2. **Effectiveness of Parameter - Efficient Fine - Tuning (PEFT) Methods**: By reducing the number of parameters sent by clients to the server, the impact of noise can be reduced, thereby improving model performance. The paper evaluates several existing PEFT methods, such as LoRA, Adapter, Compacter, and BitFit, to determine which method performs best under differential privacy.
3. **Improvement of Dynamic Low - Rank Adaptation (DyLoRA)**: DyLoRA is a method for dynamically adjusting low - rank matrices, which can avoid the problem of manual rank selection. However, directly applying DyLoRA to federated learning will break differential privacy.
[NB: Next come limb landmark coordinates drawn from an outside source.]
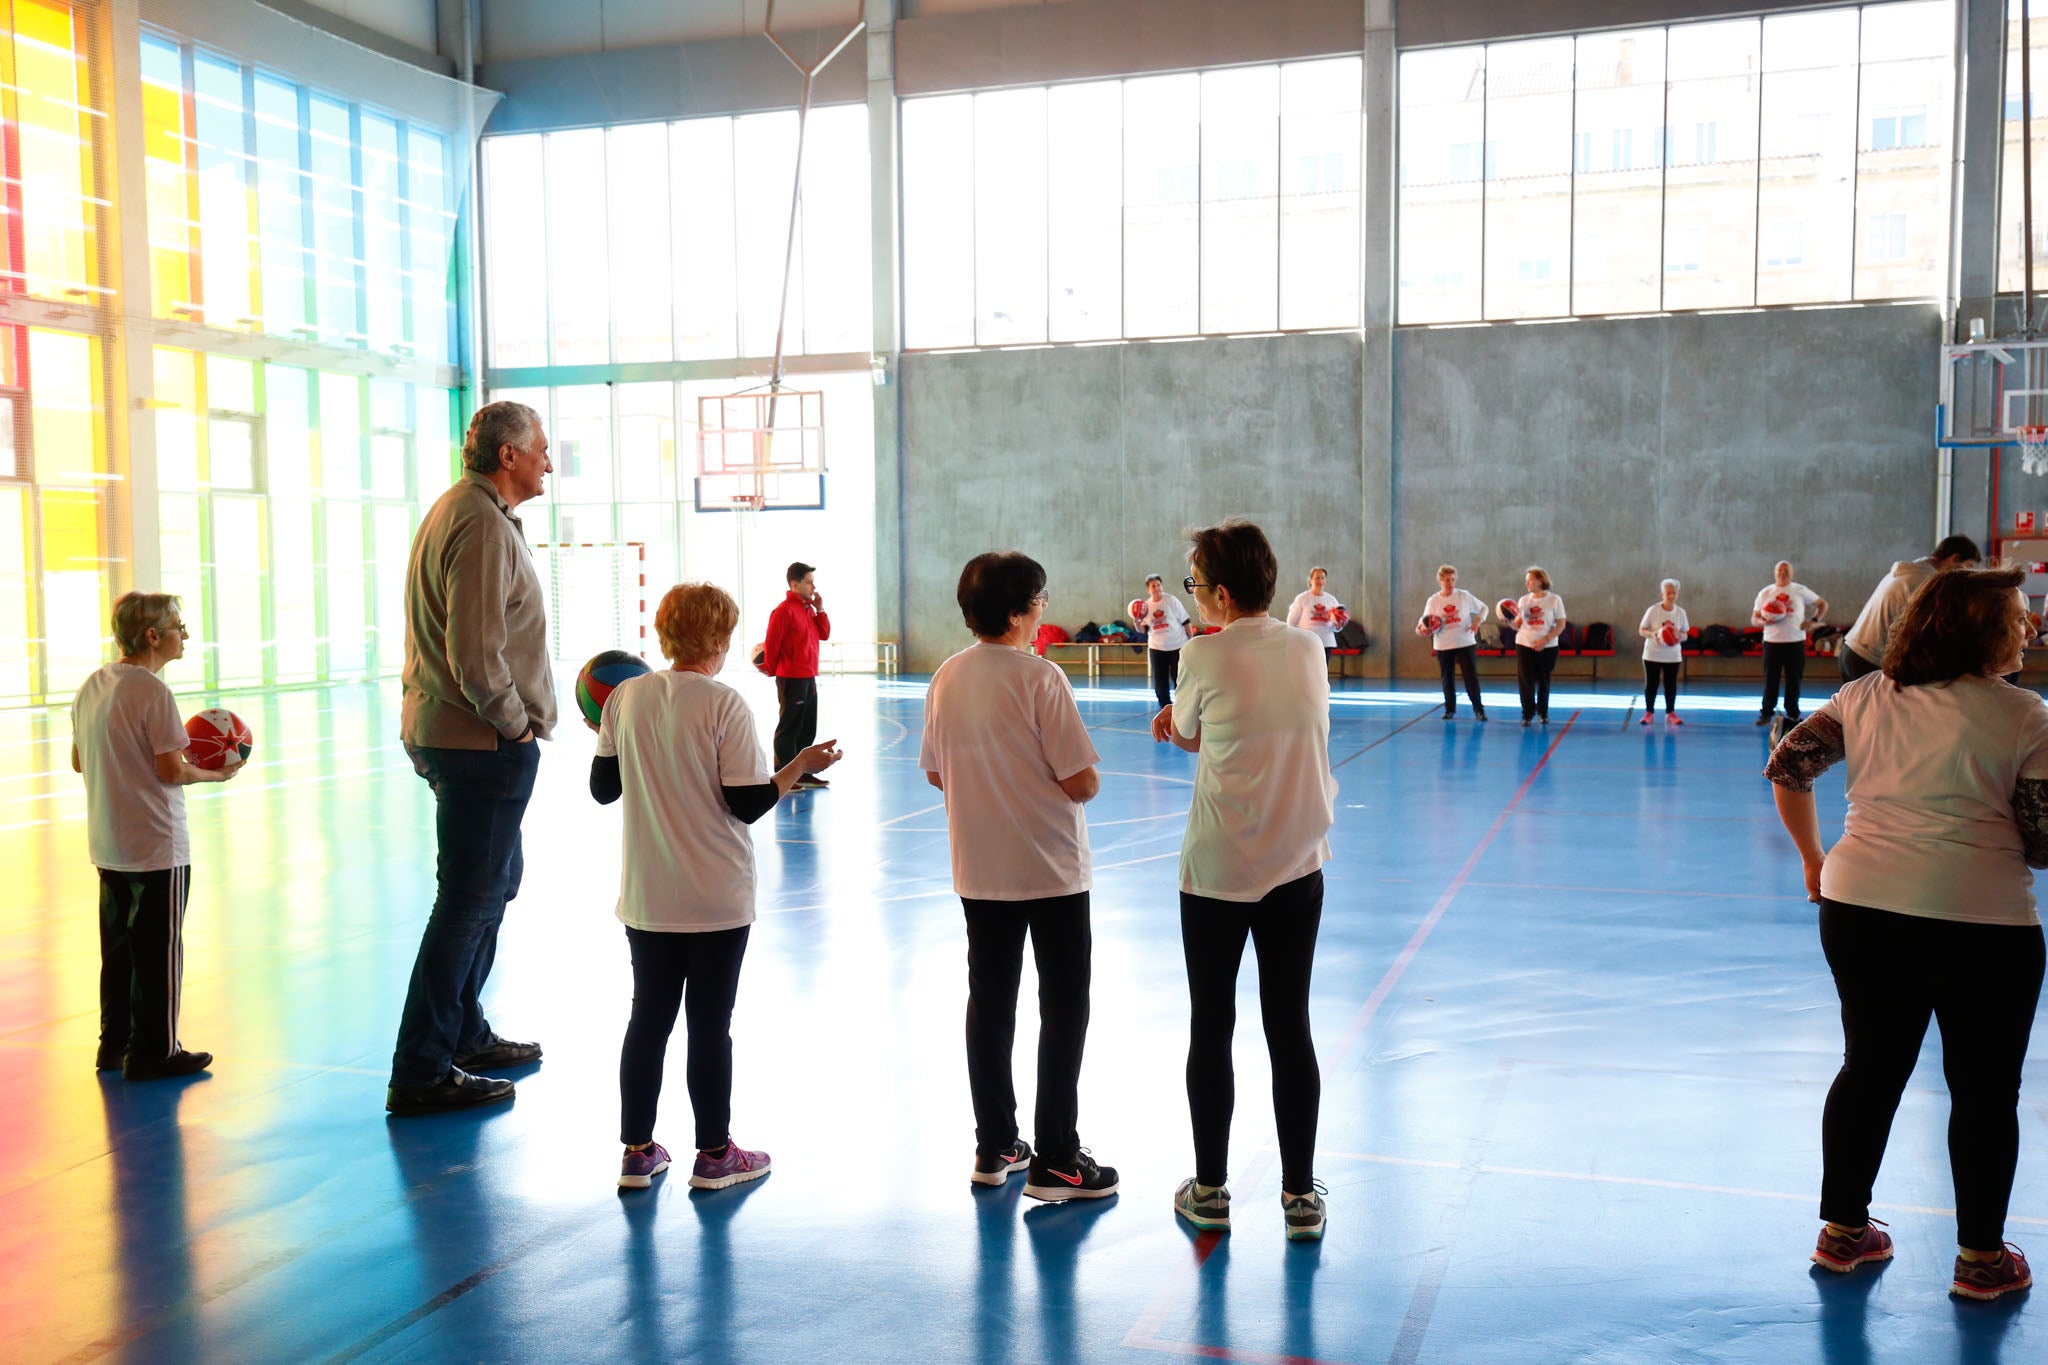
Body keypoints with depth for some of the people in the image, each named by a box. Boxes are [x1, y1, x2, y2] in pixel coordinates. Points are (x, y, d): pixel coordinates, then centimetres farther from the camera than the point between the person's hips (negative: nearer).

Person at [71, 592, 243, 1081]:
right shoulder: (151, 690, -17)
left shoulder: (91, 686, 8)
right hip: (156, 845, -8)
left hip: (108, 846, 8)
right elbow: (172, 770, -19)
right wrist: (214, 774, -3)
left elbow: (79, 761, 14)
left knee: (118, 946, 17)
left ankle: (115, 1044, 27)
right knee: (159, 950, 2)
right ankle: (154, 1053, 8)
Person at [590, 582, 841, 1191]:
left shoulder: (625, 698, -1)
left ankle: (638, 1151, 22)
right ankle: (714, 1154, 18)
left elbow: (603, 788, 6)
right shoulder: (724, 705, -14)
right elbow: (748, 803, -14)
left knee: (648, 1019, 14)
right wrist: (801, 765, -1)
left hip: (645, 897, 4)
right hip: (716, 900, -4)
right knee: (710, 1025, 7)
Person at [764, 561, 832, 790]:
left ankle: (803, 773, 23)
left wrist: (819, 609, 2)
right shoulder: (784, 610, -15)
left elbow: (824, 634, 12)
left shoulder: (808, 608, 13)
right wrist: (771, 669, -1)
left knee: (808, 728, 14)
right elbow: (772, 643, -13)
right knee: (789, 728, -4)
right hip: (791, 679, -9)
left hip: (809, 677, 9)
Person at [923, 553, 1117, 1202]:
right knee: (1064, 1008, 5)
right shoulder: (1040, 677, -17)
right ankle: (1054, 1160, 8)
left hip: (979, 871, 6)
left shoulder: (946, 678, 1)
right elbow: (1082, 783, -17)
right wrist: (1087, 775, 5)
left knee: (990, 1002, 14)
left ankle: (995, 1146, 23)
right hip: (1051, 868, -6)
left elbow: (936, 773, 9)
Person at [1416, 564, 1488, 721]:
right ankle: (1450, 709, 22)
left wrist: (1478, 622, -8)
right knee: (1447, 679, 9)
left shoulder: (1464, 596, -2)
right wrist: (1424, 629, -22)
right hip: (1443, 646, 1)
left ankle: (1478, 708, 3)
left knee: (1471, 676, -4)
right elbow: (1424, 623, 1)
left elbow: (1483, 608, 9)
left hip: (1466, 643, -1)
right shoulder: (1433, 601, -2)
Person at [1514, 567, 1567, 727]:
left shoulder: (1554, 600, -3)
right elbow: (1518, 626, 5)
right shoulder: (1524, 600, 5)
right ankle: (1527, 713, 4)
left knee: (1543, 681, 7)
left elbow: (1561, 625, -6)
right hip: (1524, 645, 2)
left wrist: (1545, 640, -16)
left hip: (1547, 647, -2)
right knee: (1526, 681, -5)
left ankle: (1543, 712, 22)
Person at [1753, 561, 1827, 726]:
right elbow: (1754, 619, 7)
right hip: (1772, 642, 0)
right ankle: (1766, 713, 9)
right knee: (1770, 680, 1)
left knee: (1794, 680, 3)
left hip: (1796, 642, 0)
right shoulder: (1765, 593, 6)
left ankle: (1792, 714, 13)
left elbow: (1823, 604, 13)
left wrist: (1814, 620, -4)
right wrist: (1764, 621, -16)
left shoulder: (1800, 590, 5)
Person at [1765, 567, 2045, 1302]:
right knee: (1985, 1088, 14)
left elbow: (1786, 768, 6)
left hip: (1860, 908, 4)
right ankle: (1980, 1258, 26)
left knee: (1870, 1069, 18)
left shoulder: (1864, 697, 5)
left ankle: (1842, 1230, 28)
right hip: (1981, 920, -4)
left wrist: (1813, 857, 15)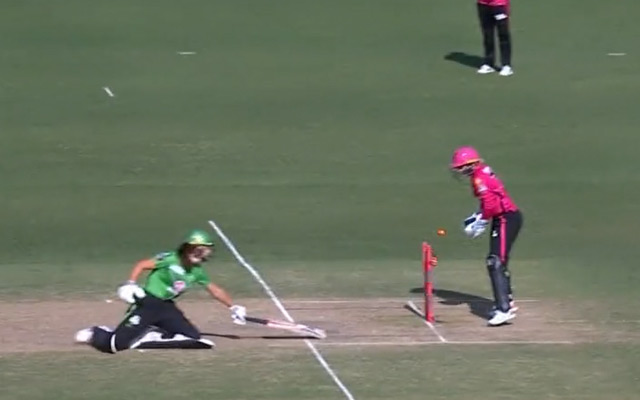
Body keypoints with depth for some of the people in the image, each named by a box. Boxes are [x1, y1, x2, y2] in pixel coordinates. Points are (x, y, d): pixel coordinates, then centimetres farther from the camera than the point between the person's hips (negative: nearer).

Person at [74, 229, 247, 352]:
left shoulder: (197, 272, 6)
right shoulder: (170, 260, -14)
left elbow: (215, 290, 16)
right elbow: (142, 265, -17)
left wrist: (233, 307, 16)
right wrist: (130, 285, -30)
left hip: (166, 307, 7)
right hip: (147, 303, -7)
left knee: (193, 338, -7)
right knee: (116, 344, -19)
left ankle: (152, 336, 2)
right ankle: (96, 334, 17)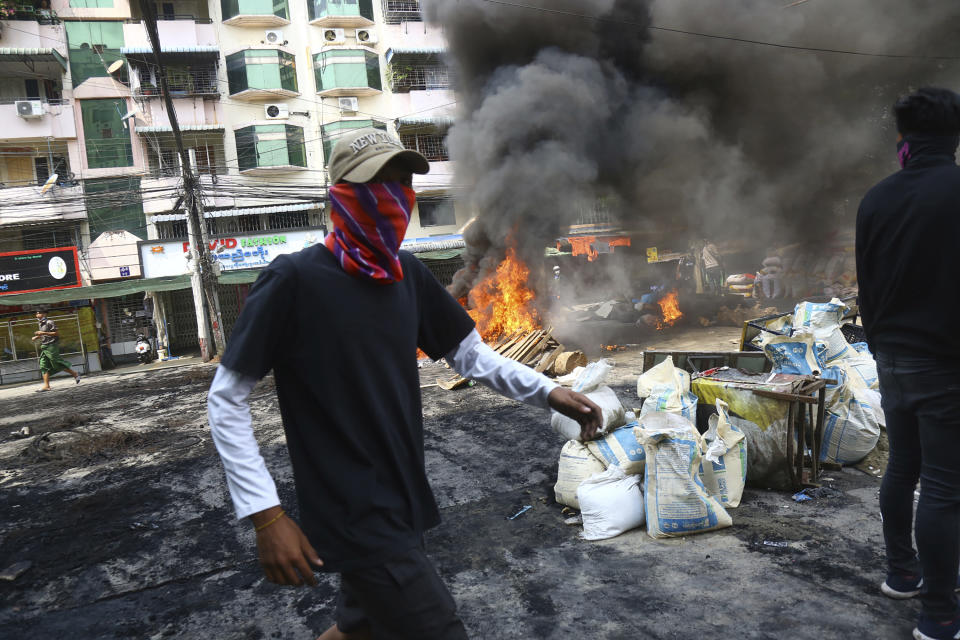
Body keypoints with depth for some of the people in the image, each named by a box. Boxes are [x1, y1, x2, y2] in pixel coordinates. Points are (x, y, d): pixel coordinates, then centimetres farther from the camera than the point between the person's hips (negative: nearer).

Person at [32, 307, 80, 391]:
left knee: (57, 364, -4)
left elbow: (56, 333, -17)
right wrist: (36, 337, 12)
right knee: (43, 366, 1)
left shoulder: (49, 322, -11)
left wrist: (43, 333, -21)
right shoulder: (41, 324, 16)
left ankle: (75, 375, 10)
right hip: (44, 347, 9)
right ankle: (46, 385, -1)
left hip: (51, 346, -9)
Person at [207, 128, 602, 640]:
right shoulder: (295, 279, -16)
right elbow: (226, 400, -13)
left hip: (403, 503, 7)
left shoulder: (408, 275, 5)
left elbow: (470, 355, 11)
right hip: (357, 519, -7)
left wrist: (547, 392, -3)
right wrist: (266, 514, -18)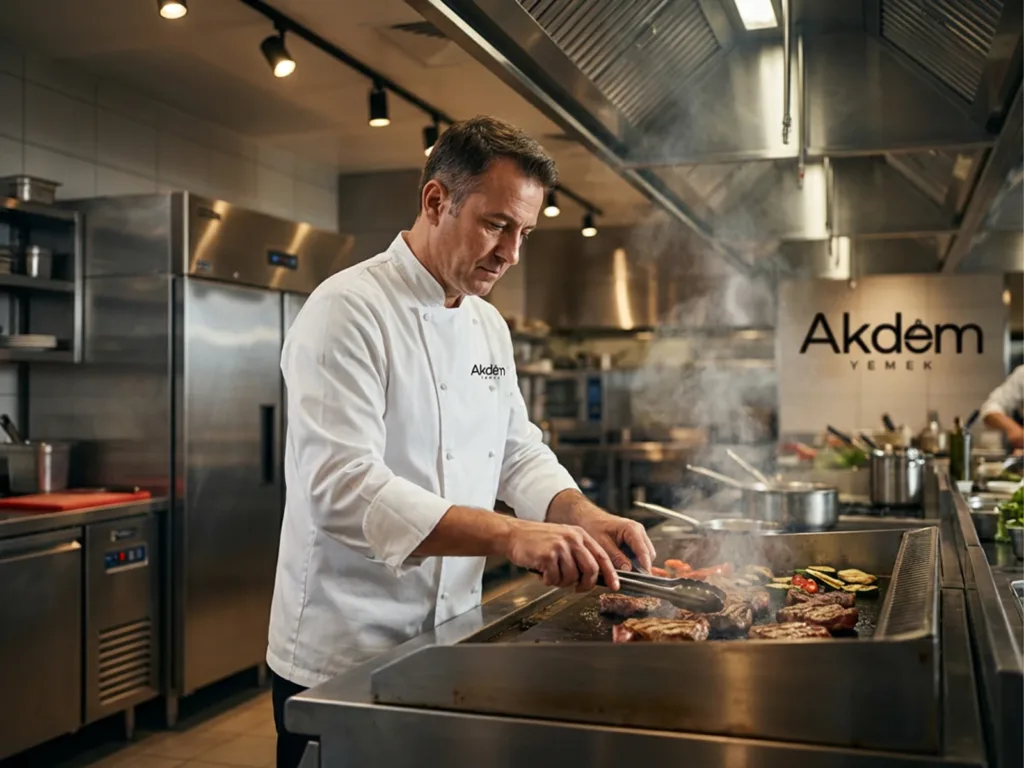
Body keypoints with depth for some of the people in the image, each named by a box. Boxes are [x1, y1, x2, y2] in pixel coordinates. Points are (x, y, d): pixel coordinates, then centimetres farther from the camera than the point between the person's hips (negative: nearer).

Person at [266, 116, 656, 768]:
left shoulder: (489, 326, 9)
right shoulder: (347, 311, -17)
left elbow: (519, 453, 13)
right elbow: (343, 489, -27)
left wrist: (584, 517, -7)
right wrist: (509, 535, -35)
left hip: (451, 644, 7)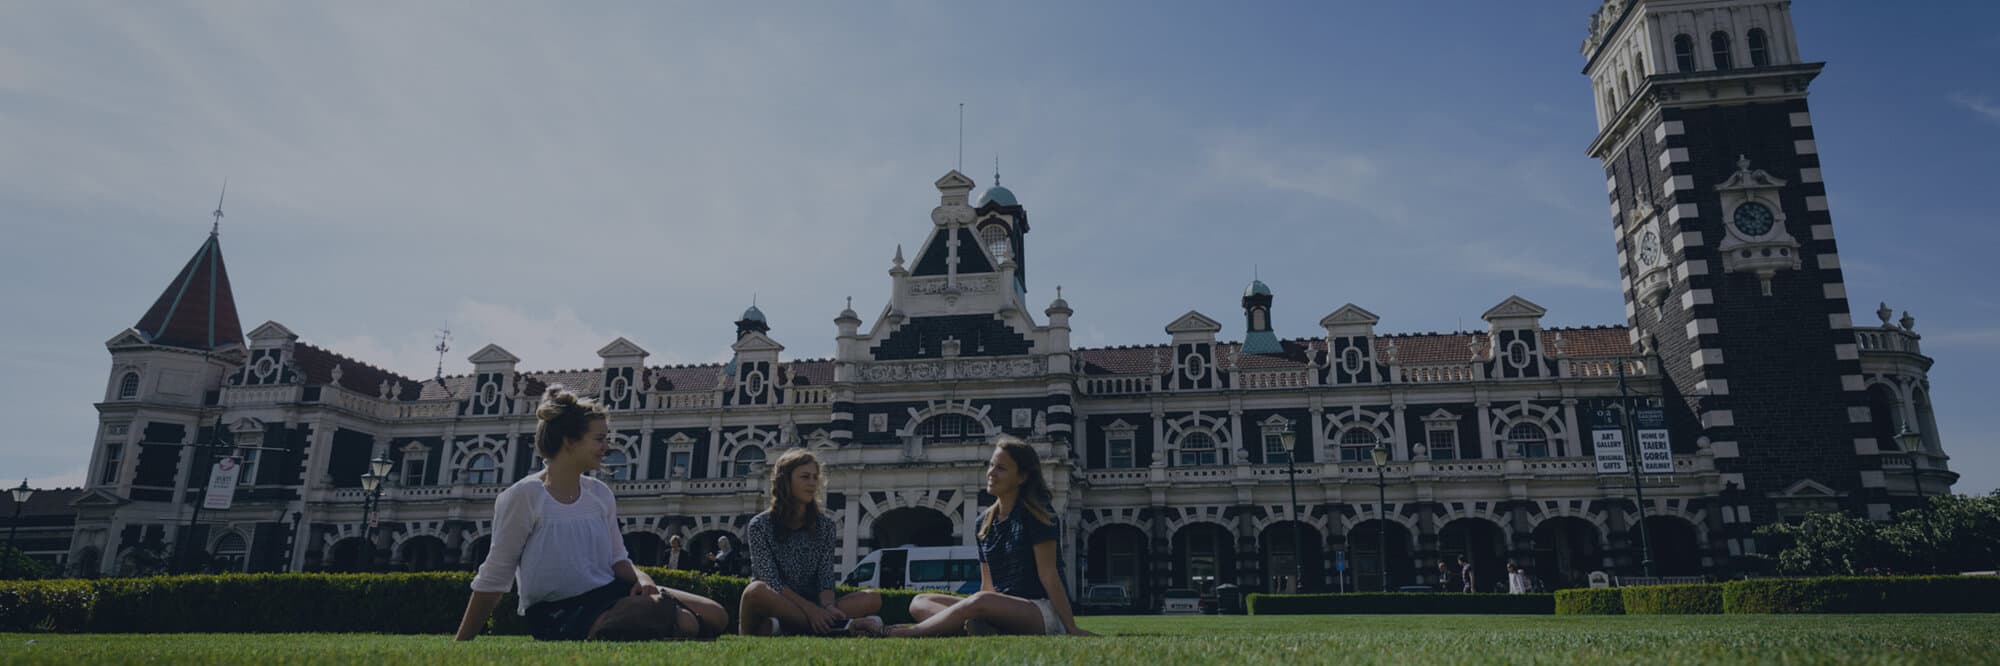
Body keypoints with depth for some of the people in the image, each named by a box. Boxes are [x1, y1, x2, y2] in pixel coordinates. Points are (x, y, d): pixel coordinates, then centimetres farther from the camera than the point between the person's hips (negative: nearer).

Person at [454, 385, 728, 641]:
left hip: (609, 593, 7)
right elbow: (493, 579, -6)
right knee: (683, 623, -27)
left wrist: (642, 579, -13)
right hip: (560, 613, -7)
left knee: (715, 615, -2)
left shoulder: (600, 493, 7)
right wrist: (461, 644, -3)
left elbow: (617, 559, 10)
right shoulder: (524, 497, -12)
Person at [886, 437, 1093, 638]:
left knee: (981, 602, -39)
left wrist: (1071, 628, -14)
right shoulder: (984, 522, 14)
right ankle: (987, 631, -34)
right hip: (1003, 612, 8)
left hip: (1043, 612, -8)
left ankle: (913, 632, -26)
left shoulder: (1034, 515, -6)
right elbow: (988, 586, 15)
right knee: (920, 603, -8)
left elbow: (1048, 575, -10)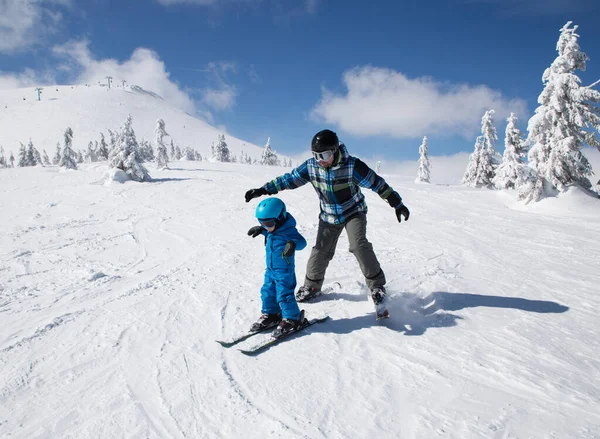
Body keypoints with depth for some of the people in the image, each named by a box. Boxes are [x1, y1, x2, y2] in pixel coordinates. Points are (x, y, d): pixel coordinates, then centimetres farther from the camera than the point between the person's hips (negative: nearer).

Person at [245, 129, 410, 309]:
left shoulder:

Therefore, the paper proposes a new method, DP - DyLoRA, to solve this problem by uniformly selecting the rank on the server side.
4. **Multi - Domain Experimental Verification**: The paper conducts experiments on datasets in multiple domains, including natural language understanding, computer vision, and speech recognition, to verify the effectiveness of the proposed method.
### Main Contributions of the Paper
1. **Benchmarking Existing DP - PEFT Methods**: The paper conducts a detailed benchmarking of existing DP - PEFT methods and compares their performance in differential - privacy federated learning.
2. **Proposing the DP - DyLoRA Algorithm**: The paper proposes a new algorithm, DP - DyLoRA, which further improves the privacy - utility trade - off by optimizing the rank selection range instead of fixing the rank.
### Experimental Results
- **Performance Improvement**: The experimental results show that DP - DyLoRA significantly outperforms existing DP - PEFT methods, including DP - Adapter, DP - Compacter, DP - BitFit, and DP - LoRA, on multiple datasets.
- **Privacy Assurance**: Under a strict privacy budget (\(\epsilon = 2\)), DP - DyLoRA can control the accuracy degradation within 2% and the word error rate (WER) increase within 7%.
- **Multi - Domain Applicability**: The paper conducts experiments on datasets in multiple domains such as natural language understanding, computer vision, and speech recognition, verifying the wide applicability of DP - DyLoRA.
### Summary
By proposing the DP - DyLoRA algorithm, this paper solves the performance degradation problem of fine - tuning large - scale Transformer models in differential - privacy federated learning, providing an effective solution for practical applications.